Prior to the last inauguration in 2005, following the 2004 victory of G.W. Bush, the media was saying the money could be better spent on armoring Humvees in Iraq, helping victims of the tsunami, or paying down the deficit. Will Lester, the AP writer on the 2005 article asked, "The questions have come from Bush supporters and opponents: Do we need to spend this money on what seems so extravagant?"
Presently, unlike the other during two inaugural examples, we are fighting a war on terrorism in two countries, our financial system is on shaky ground, and the unemployment rate is increasing faster than you can say, "Big Government." The deficit is projected to be over $1 trillion (that's with a "T") and that is before PE Obama's massive "stimulus" plan. One would think that it would be considered inappropriate to hold such a extravagant, over-the-top event when so many people are in distress. After all, what kind of message is this sending to the non-attending citizens who can't afford the reported $10,000 tickets?
Well, apparently, $42 million for George W. Bush was excessive for the AP, but $150 million for Barack Obama is applauded. On Tuesday, January 13th, they ran an article entitled, "For Inaugural Balls, Go For Glitz, Forget Economy," which actually attempted to make a case for the largest amount ever spent on a inaugural party--by far! I'm no bean-counter, but I'd have to think that $150 million would even pay down more national debt than $42 million would, and probably buy more Humvees.
A spokeswoman for the joint congressional committee on inaugural ceremonies, Carole Florman, said: "We are always very budget conscious. But we are sending a message to the entire world about our peaceful transition of power, and you do not want it to look like a schlock affair. It needs to be appropriate to the magnitude of events that it is."

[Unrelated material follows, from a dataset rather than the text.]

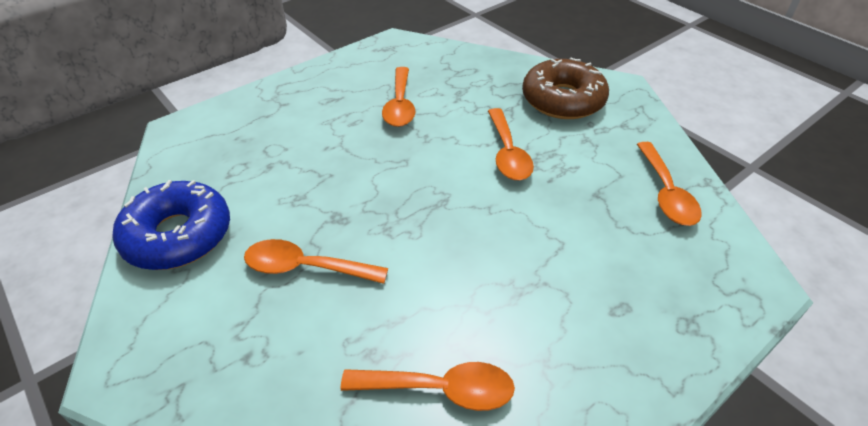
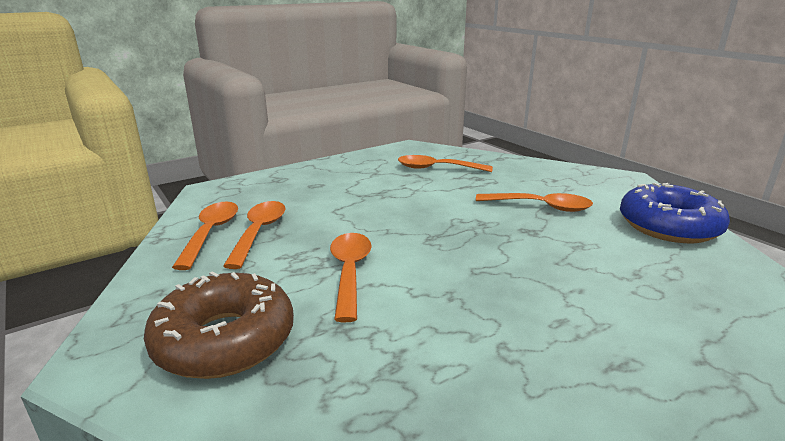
camera: 175 degrees left, 20 degrees down
orange spoon [382,67,416,127] -> orange spoon moved to [223,201,285,269]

They should be able to pull that off for $150 million. That is, if they're "budget conscious." I don't happen to know (or really care all that much) what is considered excessive for an inauguration for the President. What bothers me is another example of the two-face, double-standards, and lack of objectivity of the mainstream media that seems to have one set of rules for conservative politicians and another one for liberal ones.